[Document text — start]

After the girls had been interviewed twice, the police told the girls' parents that the girls were alleging that defendant had inappropriately touched them, and the police said that they wanted to talk to defendant the next morning. The next morning, defendant voluntarily came to the police station with his parents and said that he wanted to "clear the matter up."
Actually, these were the mother of defendant, K., L. and D. and the father of K. and D. Defendant and L. share a different father.
During his police interview, defendant admitted L.'s accusations, although he claimed that the touchings had occurred accidentally during their fight. He also admitted that he had twice touched K.'s crotch over her clothing. According to defendant, these two events had occurred six months apart several years earlier. Finally, defendant admitted that he had touched K.'s vagina under her underwear the previous summer. He said he left his hand on K.'s vagina, under her panties, for three or four minutes. Defendant denied ever touching D. Defendant wrote a letter of apology to K. asking her "to excuse me for touching your intimate or private parts." He wrote a similar letter to L. asking her to excuse him "if some day I touched your intimate (private) parts" and saying he was "sorry for the day I pulled your blouse when I was playing with you."

[Document text — finish]
[Source material — start]

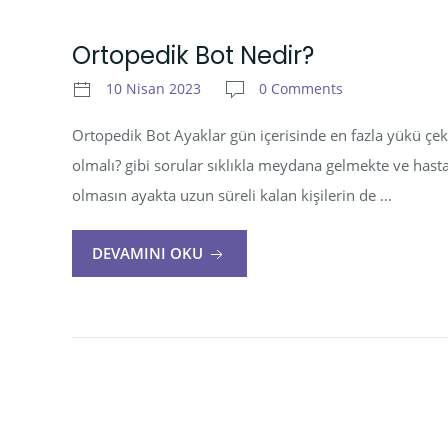
Ortopedik Bot Nedir?
10 Nisan 2023
0 Comments
Ortopedik Bot Ayaklar gün içerisinde en fazla yükü çe
olmalı? gibi sorular sıklıkla meydana gelmekte ve has
olmasın ayakta uzun süreli kalan kişilerin de …
DEVAMINI OKU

[Source material — finish]

▸ Requirement 1
Copy the passage on the defendant's police interview, starting at "After the girls" and ending at "a different father.".
▸ Requirement 2
In the passage on the defendant's police interview, how far apart did the defendant say the two over-the-clothing touchings of K. occurred?
▸ Requirement 3
Pick up the passage on the defendant's police interview after its last sentence and continue it.

▸ Response area 1
After the girls had been interviewed twice, the police told the girls' parents that the girls were alleging that defendant had inappropriately touched them, and the police said that they wanted to talk to defendant the next morning. The next morning, defendant voluntarily came to the police station with his parents and said that he wanted to "clear the matter up."
Actually, these were the mother of defendant, K., L. and D. and the father of K. and D. Defendant and L. share a different father.

▸ Response area 2
Six months apart, several years earlier.

▸ Response area 3
On July 17, 2004, social worker Sylvia Roque interviewed the three girls and their mother. The mother told Roque that L. had told her that defendant had touched her vaginal area over her clothes while the two were "rough-housing." L. told Roque that she had told her mother about defendant touching her, but her mother had done nothing about it. L. said that defendant had touched her vaginal area over her clothes "while they were roughhousing." L. said nothing about defendant pulling up her shirt. L. also said that K. had told her that defendant had touched K. D. told Roque that defendant had pulled down K.'s pants. K. told Roque that defendant had touched D.'s vaginal area over her clothing.
In August 2004, L. told Rosalie Correa that defendant had "touched her sisters inappropriately, and a lot of bad things happened," but L. did not "elaborate." L. did tell Rosalie Correa that defendant had been "touching" D. "since she was 4 years old." L. told Rosalie Correa that she "would be in trouble" if she told the truth. L. said her mother had told her that "she better deny that these things happened, otherwise they would go back again to a foster home and be taken out of their home." L. also said her mother had told her that her brother would go to prison and "bad things would happen to him there" if he was convicted. L.'s mother had also told her that her accusations against defendant were responsible for the family's lack of money and the mother's loss of her job.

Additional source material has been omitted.